Himmliches Zeichen an die Kriegsparteien
"Es mag heutzutage vielen Leuten seltsam vorkommen, dass ein Naturereignis so eine Wirkung gehabt haben soll. Aber ich habe selbst sehr viele Sonnenfinsternisse gesehen und dabei immer wieder erlebt, was sie mit den Menschen in meiner Umgebung gemacht haben. So ein Schauspiel ist absolut überwältigend. Es wird plötzlich für einige Minuten dunkel – und dann kommt das Licht zum Glück wieder. Man spürt sofort, dass da etwas geschieht, das viel größer und bedeutender ist als die kleinen Probleme, die wir auf unserem Planeten haben."
Die Sonnenfinsternis hat wohl nicht binnen Minuten zum Friedensschluss geführt. Aber die Kriegsparteien haben das himmlische Zeichen sicher zu deuten gewusst und den langen Konflikt nur zu gern beendet.
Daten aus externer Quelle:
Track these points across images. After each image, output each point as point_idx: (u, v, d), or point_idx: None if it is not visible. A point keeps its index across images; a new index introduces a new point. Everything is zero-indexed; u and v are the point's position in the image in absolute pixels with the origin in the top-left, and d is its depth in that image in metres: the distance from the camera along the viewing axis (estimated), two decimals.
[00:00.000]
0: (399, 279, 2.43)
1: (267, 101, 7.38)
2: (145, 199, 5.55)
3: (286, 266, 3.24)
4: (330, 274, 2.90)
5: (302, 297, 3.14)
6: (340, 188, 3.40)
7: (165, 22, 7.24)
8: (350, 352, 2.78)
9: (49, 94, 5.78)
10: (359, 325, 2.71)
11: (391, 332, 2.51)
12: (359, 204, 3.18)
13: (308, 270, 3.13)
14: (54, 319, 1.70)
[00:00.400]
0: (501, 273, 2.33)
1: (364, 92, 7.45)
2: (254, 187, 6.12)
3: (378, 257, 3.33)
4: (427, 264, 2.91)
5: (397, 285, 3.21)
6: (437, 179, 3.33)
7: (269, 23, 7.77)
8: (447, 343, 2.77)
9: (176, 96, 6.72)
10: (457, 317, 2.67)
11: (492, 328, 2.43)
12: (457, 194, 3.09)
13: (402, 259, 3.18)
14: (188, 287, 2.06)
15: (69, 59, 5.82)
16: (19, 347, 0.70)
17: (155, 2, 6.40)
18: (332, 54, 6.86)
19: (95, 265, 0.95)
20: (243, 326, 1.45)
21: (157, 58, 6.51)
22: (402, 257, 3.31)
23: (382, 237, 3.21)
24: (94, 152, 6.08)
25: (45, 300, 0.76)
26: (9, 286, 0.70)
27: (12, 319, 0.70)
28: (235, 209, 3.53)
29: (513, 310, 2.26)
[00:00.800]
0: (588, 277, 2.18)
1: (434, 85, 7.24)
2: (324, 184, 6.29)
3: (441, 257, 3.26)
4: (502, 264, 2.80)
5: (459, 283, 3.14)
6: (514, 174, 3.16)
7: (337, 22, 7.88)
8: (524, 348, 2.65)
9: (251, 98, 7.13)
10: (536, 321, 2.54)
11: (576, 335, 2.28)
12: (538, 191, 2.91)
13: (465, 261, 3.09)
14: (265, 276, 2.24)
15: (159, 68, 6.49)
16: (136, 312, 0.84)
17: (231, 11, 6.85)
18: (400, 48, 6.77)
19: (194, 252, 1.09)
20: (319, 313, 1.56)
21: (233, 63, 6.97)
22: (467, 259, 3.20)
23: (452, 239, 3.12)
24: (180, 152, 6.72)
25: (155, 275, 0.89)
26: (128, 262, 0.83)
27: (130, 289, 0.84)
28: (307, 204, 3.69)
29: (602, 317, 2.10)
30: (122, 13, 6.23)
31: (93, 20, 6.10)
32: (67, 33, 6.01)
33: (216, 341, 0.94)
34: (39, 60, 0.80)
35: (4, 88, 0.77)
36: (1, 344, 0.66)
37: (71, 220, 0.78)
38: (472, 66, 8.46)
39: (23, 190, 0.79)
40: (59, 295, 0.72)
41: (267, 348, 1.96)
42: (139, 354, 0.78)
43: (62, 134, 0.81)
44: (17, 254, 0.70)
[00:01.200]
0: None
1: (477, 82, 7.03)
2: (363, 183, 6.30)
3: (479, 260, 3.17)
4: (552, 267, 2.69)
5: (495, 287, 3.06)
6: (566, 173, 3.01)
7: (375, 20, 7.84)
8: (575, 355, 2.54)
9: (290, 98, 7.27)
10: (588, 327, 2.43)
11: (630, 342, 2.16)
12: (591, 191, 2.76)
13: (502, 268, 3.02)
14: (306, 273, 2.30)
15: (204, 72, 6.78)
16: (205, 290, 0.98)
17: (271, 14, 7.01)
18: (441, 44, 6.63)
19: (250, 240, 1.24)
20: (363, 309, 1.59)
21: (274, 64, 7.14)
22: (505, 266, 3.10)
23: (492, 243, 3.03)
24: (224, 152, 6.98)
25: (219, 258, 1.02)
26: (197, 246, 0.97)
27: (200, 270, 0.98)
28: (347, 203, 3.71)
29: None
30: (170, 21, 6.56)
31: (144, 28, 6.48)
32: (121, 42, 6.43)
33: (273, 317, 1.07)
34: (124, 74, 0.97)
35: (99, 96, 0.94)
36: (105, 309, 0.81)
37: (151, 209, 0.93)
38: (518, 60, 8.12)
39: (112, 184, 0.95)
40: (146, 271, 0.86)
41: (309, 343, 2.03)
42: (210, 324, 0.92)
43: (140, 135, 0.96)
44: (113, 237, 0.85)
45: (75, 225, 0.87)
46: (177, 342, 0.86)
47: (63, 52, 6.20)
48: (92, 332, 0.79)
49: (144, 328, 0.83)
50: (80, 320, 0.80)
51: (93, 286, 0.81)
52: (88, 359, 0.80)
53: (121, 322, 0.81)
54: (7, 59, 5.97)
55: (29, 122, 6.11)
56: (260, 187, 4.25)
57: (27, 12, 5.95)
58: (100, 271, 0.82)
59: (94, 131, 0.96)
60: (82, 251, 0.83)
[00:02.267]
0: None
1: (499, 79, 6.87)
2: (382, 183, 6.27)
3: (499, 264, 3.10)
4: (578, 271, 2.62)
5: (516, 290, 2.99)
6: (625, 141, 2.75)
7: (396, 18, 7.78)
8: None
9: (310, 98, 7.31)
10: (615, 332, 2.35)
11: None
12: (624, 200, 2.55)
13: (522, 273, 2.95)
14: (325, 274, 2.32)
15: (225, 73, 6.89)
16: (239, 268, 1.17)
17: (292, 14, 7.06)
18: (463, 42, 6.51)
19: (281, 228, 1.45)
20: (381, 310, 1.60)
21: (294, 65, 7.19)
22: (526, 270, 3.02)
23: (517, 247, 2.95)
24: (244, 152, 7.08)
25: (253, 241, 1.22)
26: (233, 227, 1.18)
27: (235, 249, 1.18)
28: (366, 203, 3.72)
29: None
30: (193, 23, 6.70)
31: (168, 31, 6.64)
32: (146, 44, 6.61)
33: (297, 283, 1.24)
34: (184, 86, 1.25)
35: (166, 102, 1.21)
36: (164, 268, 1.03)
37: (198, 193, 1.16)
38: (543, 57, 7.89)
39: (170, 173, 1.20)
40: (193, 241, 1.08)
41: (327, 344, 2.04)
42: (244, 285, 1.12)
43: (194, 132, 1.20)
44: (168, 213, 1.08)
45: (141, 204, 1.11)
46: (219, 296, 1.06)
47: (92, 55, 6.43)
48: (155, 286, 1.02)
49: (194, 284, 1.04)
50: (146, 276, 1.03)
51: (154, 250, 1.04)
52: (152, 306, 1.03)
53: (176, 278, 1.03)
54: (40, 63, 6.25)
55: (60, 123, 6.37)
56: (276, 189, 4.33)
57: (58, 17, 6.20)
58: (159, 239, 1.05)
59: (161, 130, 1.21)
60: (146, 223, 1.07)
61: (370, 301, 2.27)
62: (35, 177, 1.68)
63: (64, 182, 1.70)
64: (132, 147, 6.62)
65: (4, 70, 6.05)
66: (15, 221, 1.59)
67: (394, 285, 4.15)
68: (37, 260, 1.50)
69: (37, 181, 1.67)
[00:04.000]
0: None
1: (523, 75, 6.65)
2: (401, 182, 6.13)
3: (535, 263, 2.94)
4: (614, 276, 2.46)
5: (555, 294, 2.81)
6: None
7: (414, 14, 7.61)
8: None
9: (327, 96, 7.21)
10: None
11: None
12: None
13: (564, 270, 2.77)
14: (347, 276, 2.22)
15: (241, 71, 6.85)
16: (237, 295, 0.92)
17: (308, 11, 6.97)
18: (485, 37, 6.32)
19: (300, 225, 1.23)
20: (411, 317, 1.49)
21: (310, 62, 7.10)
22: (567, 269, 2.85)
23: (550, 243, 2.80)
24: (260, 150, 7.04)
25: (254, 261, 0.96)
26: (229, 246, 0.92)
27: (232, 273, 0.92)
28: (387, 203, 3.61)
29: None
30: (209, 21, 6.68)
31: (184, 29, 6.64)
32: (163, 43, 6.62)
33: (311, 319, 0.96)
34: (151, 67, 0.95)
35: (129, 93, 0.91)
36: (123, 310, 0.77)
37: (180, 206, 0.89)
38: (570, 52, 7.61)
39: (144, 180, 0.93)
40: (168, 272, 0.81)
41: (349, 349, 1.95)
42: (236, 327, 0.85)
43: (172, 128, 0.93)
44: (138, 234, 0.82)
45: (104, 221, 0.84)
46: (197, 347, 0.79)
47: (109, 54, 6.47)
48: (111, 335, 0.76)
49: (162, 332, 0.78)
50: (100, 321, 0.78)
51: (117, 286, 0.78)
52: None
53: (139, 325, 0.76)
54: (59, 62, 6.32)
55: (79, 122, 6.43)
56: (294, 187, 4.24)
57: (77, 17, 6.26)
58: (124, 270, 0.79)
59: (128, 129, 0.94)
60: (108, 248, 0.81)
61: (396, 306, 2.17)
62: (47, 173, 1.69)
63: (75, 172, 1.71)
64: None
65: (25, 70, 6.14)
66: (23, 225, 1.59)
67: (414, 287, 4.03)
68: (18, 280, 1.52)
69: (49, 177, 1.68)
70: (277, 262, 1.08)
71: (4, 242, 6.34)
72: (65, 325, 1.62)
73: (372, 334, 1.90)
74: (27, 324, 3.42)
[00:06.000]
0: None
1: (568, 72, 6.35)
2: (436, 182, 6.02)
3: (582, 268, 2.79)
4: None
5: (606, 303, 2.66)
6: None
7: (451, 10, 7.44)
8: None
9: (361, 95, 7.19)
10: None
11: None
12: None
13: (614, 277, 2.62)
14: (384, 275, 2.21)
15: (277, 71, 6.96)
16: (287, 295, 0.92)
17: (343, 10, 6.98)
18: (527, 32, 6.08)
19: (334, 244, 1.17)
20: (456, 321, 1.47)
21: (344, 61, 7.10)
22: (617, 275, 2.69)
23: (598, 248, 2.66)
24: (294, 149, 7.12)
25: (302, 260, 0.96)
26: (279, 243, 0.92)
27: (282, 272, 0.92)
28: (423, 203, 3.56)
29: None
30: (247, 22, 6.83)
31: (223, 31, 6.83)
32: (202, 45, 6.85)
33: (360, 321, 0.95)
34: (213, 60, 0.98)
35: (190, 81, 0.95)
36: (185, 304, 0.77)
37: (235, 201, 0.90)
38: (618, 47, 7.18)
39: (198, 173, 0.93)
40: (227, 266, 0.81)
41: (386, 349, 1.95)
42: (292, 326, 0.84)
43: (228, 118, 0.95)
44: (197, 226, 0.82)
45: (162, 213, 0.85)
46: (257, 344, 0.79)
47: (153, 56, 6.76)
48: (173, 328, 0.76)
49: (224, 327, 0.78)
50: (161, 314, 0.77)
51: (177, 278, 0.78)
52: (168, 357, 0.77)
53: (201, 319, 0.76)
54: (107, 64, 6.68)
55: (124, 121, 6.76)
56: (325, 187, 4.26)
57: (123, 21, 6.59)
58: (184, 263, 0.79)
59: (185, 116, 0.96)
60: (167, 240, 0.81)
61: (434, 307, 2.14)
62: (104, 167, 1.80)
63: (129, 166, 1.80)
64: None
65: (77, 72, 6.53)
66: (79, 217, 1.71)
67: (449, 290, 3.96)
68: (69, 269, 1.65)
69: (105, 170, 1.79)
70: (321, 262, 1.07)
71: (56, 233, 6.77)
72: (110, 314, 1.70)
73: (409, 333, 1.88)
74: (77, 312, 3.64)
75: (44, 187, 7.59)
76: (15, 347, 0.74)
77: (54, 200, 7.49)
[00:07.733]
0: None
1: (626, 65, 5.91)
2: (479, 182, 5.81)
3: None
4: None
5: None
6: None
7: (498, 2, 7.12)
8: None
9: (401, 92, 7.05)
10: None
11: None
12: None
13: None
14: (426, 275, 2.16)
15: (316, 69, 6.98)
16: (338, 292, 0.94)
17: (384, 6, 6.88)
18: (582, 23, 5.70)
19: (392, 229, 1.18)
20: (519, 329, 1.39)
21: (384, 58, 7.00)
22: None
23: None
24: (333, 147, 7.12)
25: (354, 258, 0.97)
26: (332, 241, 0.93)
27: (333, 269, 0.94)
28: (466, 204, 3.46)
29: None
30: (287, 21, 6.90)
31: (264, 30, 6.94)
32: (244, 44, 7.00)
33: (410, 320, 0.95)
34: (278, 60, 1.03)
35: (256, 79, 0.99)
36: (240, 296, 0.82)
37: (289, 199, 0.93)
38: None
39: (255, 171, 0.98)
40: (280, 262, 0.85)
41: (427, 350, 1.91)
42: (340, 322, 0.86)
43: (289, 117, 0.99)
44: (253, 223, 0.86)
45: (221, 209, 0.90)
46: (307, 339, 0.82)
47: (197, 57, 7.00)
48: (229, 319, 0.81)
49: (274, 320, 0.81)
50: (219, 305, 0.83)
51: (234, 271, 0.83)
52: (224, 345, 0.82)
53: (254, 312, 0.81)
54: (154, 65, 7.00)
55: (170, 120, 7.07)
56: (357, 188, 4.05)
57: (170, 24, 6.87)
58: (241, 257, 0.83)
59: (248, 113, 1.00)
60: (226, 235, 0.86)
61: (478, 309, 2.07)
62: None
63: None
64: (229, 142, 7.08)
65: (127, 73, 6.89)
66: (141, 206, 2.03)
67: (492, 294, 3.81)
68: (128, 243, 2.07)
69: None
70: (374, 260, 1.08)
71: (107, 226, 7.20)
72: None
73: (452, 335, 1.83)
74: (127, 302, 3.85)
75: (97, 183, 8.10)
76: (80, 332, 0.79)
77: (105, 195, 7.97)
Herodot schreibt zwar Thales von Milet die Vorhersage dieser Finsternis zu, doch der Geschichtsschreiber hat gut ein Jahrhundert nach den dramatischen Ereignissen gelebt, und er dürfte von den astronomischen Kenntnissen anderer Kulturen nicht viel gewusst haben, mahnt John Mason:
"Es gibt Berichte aus dem alten China, nach denen die Gelehrten schon damals in der Lage waren, Sonnen- und Mondfinsternisse vorherzusagen. Auch von den Babyloniern glauben wir, dass sie – ganz ohne Taschenrechner und Computer – erkannt hatten, dass sich Finsternisse in einem gut achtzehnjährigen Zyklus wiederholen. Sie könnten durchaus vor Thales solche Ereignisse berechnet haben. Ich vermute, wir werden nie sicher wissen, welche die erste vorhergesagte Finsternis war."
Unstrittig ist, dass am 28. Mai 585 vor Christus der Mondschatten einmal quer über die heutige Türkei gezogen ist. Klar ist auch, dass das runde Jubiläum erst in diesem Jahr zu feiern ist, auch wenn einige ganz Eifrige schon im letzten Jahr gejubelt haben. Doch unser Kalender hat kein Jahr Null – bei der Einführung der Jahreszählung ab Christi Geburt im 6. Jahrhundert durch den Mönch Dionysius Exiguus war die Null noch unbekannt. Das historische Jahr 585 vor Christus entspricht daher dem mathematischen Jahr minus 584. Somit kam es erst heute vor 2600 Jahren zur friedensstiftenden totalen Sonnenfinsternis des Thales von Milet.